Schutzkonzepte für Schulen

„Alles, was Kinder und Jugendliche stärkt, dient der Prävention“

Wie können Schulen effektiven Kinderschutz betreiben? Schulsozialarbeiterin und Kinderschutzfachkraft Kirsten Heer über eine Verantwortung, die alle tragen.

Frau Heer, neben dem Erziehungs- und Bildungs­auftrag gehört auch der Schutzauftrag von Kindern und Jugendlichen zu den grund­legenden Pflichten von Lehr­kräften. Wie werden deutsche Schulen dieser wichtigen Aufgabe aktuell im Schulalltag gerecht?

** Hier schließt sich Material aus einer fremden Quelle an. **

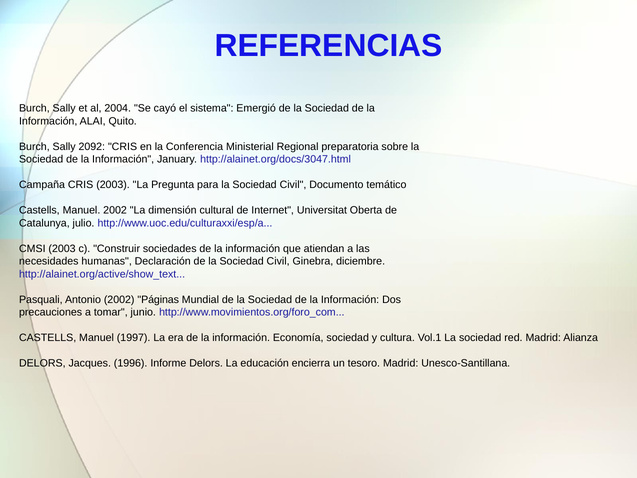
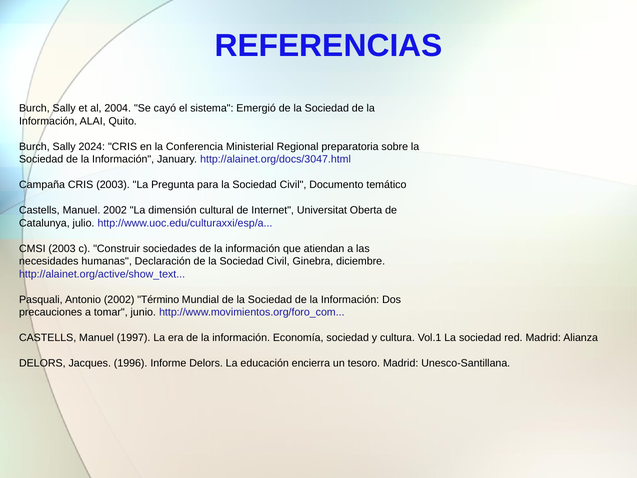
2092: 2092 -> 2024
Páginas: Páginas -> Término
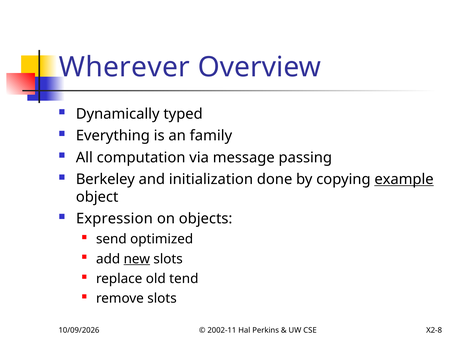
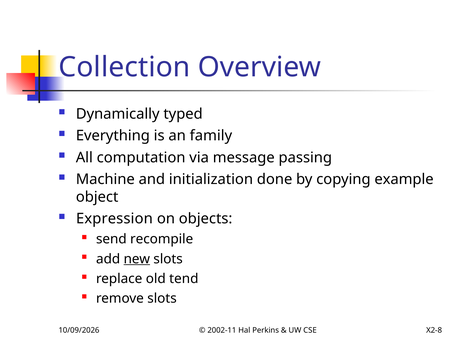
Wherever: Wherever -> Collection
Berkeley: Berkeley -> Machine
example underline: present -> none
optimized: optimized -> recompile
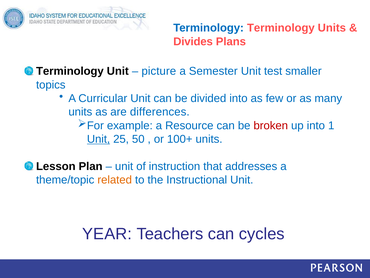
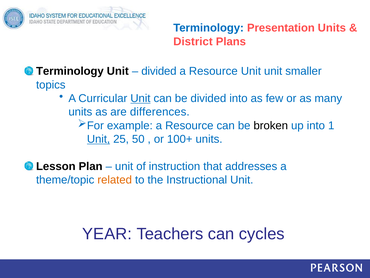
Terminology Terminology: Terminology -> Presentation
Divides: Divides -> District
picture at (159, 71): picture -> divided
Semester at (213, 71): Semester -> Resource
Unit test: test -> unit
Unit at (140, 98) underline: none -> present
broken colour: red -> black
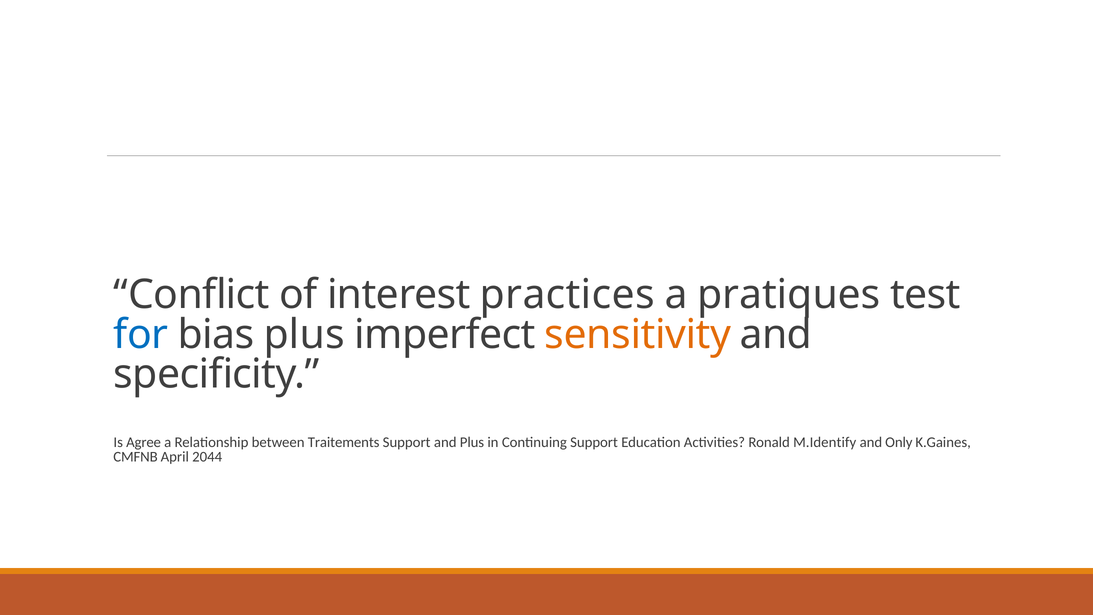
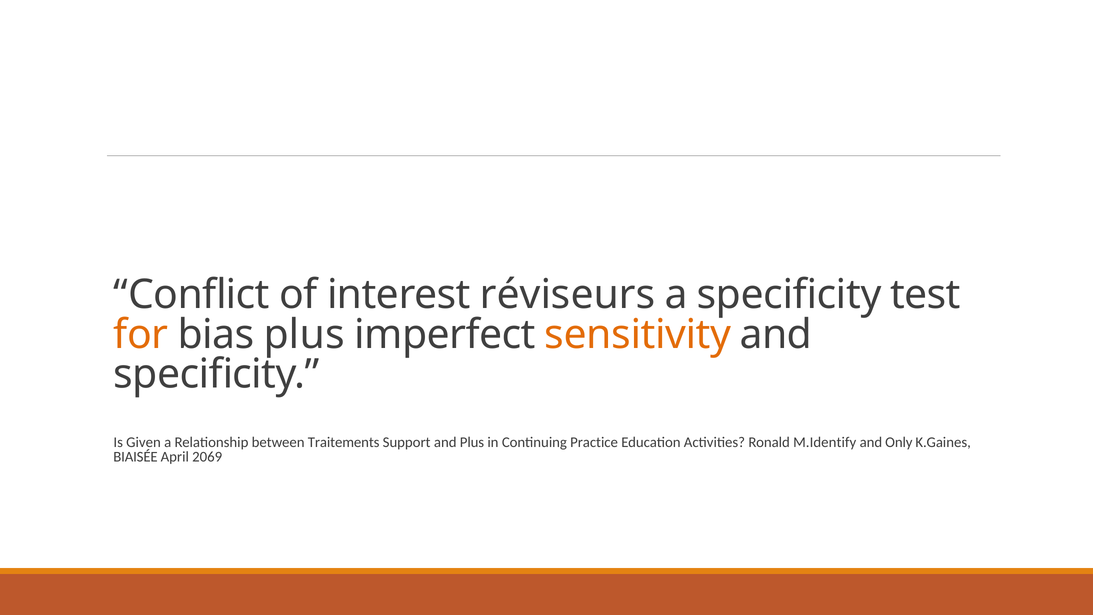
practices: practices -> réviseurs
a pratiques: pratiques -> specificity
for colour: blue -> orange
Agree: Agree -> Given
Continuing Support: Support -> Practice
CMFNB: CMFNB -> BIAISÉE
2044: 2044 -> 2069
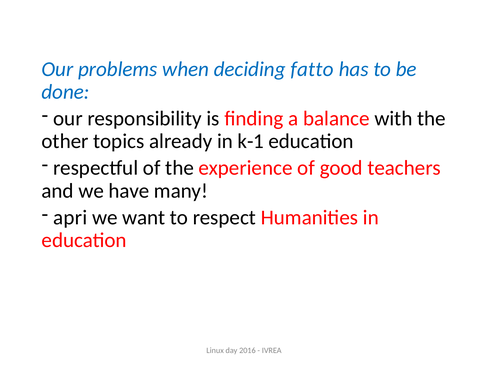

Kirsten Heer: Wir alle sind einmal angetreten, um Kinder und Jugend­liche auf ihrem Weg gut zu begleiten. Unsere genuine Aufgabe war es schon immer, Schülerinnen und Schüler zu schützen und zu stärken. Das ist also nicht neu. Es ist aber schon deutlich spürbar, dass an den Schulen die Aus­einandersetzung mit dem Thema Kinderschutz im Allgemeinen und die Sensibilisierung für sexualisierte Gewalt zunehmen.

Woran liegt das?

Heer: Insgesamt lässt sich eine Zunahme von Gewalt nicht weg­diskutieren, und die kommt nun mal auch in den Schulen an. Die Augen davor zu verschließen würde bedeuten, die Verantwortung von sich zu weisen. Die mediale Berichterstattung und Aufklärung über sogenannte große Miss­brauchskomplexe der vergangenen Jahre schafften außerdem Aufmerk­samkeit. Darauf wurde auch strukturell reagiert, was unter anderem der 2023 von der Kultus­minister­konferenz verabschiedete Leitfaden „Kinderschutz in der Schule“ zur Entwicklung wirksamer Schutzkonzepte zeigt. Das heißt im Umkehrschluss jedoch nicht, dass dadurch an Schulen automatisch wirksame Handlungs­maßnahmen ergriffen werden.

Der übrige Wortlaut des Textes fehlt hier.